Orang yang bersih hatinya dari menyibukan materialistis yang berintikan mekoneksikan manusia dengan sang pencipta yang berbanding lurus antara perilaku dan ucapan dengan syari’at, dan kesucian dzohir dan bathin, tulis Dr.Faraj dalam bukunya. Bahkan imam Al-Junaidi mengisyaratkan sufi dengan tanah yang tak pernah tumbuh darinya hama kecuali hanya tumbuh darinya hal yang baik.

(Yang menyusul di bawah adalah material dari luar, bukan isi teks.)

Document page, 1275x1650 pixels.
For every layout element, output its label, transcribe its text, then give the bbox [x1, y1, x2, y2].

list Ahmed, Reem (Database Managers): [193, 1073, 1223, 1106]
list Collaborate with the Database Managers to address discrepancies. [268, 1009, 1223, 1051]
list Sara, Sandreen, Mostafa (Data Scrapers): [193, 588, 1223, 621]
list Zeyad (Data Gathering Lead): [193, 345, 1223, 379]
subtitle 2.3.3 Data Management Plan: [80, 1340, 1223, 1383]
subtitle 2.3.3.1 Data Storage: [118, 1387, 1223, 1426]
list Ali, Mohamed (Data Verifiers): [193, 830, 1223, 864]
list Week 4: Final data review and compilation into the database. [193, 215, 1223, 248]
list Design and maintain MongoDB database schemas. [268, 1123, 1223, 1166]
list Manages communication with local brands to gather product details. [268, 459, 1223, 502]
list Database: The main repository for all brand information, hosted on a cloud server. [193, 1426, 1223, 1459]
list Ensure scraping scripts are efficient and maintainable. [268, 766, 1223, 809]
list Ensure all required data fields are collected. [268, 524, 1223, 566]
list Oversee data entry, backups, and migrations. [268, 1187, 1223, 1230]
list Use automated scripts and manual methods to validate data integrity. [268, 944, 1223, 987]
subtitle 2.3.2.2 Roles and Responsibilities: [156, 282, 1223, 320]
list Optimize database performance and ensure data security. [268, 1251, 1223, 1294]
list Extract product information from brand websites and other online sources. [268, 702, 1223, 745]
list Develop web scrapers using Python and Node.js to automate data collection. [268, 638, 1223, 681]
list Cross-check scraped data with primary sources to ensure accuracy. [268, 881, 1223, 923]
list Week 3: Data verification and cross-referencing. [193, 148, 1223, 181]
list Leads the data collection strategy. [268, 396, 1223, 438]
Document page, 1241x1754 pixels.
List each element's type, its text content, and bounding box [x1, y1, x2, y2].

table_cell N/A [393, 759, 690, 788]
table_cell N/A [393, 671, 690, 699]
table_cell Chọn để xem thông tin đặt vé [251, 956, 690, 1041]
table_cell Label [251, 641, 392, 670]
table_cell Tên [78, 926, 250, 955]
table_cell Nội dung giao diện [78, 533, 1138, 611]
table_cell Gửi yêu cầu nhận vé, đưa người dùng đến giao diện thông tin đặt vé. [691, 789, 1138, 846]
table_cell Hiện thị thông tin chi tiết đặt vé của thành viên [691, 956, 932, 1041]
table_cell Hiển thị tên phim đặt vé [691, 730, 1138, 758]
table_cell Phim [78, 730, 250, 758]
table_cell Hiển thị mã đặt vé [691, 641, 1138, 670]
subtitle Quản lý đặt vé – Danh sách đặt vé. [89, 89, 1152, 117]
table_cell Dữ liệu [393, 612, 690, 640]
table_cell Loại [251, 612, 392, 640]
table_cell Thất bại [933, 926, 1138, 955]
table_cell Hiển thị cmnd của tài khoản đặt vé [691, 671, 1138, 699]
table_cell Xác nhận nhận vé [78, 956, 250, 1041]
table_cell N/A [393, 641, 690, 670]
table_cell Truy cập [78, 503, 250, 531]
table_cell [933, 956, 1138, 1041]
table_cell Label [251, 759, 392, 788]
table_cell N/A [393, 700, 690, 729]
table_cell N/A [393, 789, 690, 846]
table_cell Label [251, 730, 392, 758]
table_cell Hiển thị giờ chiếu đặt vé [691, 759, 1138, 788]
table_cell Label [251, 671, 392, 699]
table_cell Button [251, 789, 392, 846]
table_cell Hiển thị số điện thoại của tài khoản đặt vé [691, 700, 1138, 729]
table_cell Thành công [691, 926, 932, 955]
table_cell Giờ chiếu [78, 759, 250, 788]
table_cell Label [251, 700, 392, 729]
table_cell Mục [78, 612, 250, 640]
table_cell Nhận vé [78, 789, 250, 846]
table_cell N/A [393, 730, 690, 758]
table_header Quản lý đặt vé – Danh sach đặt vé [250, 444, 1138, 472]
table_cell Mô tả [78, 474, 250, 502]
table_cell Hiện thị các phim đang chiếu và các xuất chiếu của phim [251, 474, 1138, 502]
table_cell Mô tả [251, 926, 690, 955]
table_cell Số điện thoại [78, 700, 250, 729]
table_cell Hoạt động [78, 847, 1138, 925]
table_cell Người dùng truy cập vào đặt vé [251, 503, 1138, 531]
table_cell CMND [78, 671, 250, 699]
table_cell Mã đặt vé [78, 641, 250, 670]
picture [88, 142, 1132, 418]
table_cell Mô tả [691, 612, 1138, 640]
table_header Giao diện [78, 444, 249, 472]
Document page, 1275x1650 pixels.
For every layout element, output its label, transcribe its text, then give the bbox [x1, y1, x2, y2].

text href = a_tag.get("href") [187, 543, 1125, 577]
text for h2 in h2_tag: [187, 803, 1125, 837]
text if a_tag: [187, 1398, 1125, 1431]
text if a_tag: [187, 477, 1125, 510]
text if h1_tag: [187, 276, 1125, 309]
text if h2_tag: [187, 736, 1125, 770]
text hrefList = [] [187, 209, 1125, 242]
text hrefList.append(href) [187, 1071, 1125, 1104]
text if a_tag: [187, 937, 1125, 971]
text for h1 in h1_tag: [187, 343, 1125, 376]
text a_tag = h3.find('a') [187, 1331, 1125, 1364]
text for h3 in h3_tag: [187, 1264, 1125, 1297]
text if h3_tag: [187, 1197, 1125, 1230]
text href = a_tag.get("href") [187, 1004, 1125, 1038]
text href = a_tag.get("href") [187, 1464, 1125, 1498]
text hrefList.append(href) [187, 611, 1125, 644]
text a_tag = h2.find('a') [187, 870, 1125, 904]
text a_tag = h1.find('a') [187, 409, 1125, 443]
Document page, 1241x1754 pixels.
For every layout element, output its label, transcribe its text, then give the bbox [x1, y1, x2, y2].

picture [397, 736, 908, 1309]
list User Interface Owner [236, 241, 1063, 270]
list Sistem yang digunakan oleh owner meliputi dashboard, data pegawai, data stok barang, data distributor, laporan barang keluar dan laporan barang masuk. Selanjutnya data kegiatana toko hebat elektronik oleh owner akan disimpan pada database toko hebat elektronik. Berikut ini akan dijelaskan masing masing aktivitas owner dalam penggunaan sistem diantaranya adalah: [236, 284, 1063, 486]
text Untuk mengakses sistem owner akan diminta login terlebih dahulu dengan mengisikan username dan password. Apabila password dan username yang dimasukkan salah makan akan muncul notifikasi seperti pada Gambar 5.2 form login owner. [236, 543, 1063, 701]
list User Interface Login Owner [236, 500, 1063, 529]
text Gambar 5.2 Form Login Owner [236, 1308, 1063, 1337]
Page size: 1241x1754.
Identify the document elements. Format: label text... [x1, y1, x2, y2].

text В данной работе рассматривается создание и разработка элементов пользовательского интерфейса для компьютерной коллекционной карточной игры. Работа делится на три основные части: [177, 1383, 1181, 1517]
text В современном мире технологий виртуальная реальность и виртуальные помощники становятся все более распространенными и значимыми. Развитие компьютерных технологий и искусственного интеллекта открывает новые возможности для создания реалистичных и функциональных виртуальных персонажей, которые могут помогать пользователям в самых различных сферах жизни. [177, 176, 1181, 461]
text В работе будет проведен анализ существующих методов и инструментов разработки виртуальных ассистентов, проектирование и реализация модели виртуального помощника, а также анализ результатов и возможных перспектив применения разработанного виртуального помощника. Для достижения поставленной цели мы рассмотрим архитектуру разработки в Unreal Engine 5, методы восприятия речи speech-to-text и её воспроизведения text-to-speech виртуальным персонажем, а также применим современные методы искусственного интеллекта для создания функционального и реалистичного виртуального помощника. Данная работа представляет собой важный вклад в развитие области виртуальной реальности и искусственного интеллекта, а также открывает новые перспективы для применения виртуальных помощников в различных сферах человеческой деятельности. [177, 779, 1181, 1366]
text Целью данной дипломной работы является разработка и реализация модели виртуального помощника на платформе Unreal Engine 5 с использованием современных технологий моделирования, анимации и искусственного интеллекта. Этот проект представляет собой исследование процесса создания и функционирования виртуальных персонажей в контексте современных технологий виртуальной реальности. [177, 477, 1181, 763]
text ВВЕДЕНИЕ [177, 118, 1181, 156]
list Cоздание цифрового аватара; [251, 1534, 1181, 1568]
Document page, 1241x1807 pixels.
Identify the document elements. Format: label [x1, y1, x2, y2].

Maka Tasawuf yang benar adalah yang beriman pada yang Haq, beraqidah benar berlandaskan Al-Qur’an dan Hadits, mengikuti ajaran para Nabi dan rasul agar mantap dalam mengkoneksikan secara murni pada sang Pencipta.

Pradigma penulis menyimpulkan setiap orang itu bisa menjadi sufi tanpa terkecuali, petani yang baik petani yang sufi, dokter yang baik dokter sufi, guru yang baik guru yang sufi dan lain sebagainya, dan dalam analisa publik, lembaga yang turut mencetak sufi adalah pesantren karena banyak di luar sana, di kampu-kampus, sekolah-sekolah, yang tau apa itu tasawuf tapi hanya sebuah teori yang tak aplikatif, coba saja kita amati sedemikian rupa pesantren menggembleng santrinya dengan aturan tahalli dan takhalli dengan cara mewajibkan jama’ah shalat, melarang penggunaan ponsel yang kadang mengurangi koneksi pada sang pencipta karena terlalu kuatnya koneksi pada sang kekasih, pengajaran berdzikir juga di ajarkan dalam pesantren yang di mana dzikir menurut Abu Said Al-kharazi merupakan ciri khas dari sufi sebenarnya, dan setelah itu santri juga di topang dengan ilmu keagamaan dan syari’ah islamiah yang menjadi syarat mutlak seorang sufi. Ajak penulis untuk pembaca agar  menjadi sufi yang sesungguhnya menurut profesi masing-masing tanpa harus menimbang rendah tingginya profesi karena itu hanya bagian dari materi, yang harus kita tekan adalah pendekatan pada sang ilahi Allah SWT. Al-Qur’an juga mengatakan "wal akhirotu khiru wa abqa".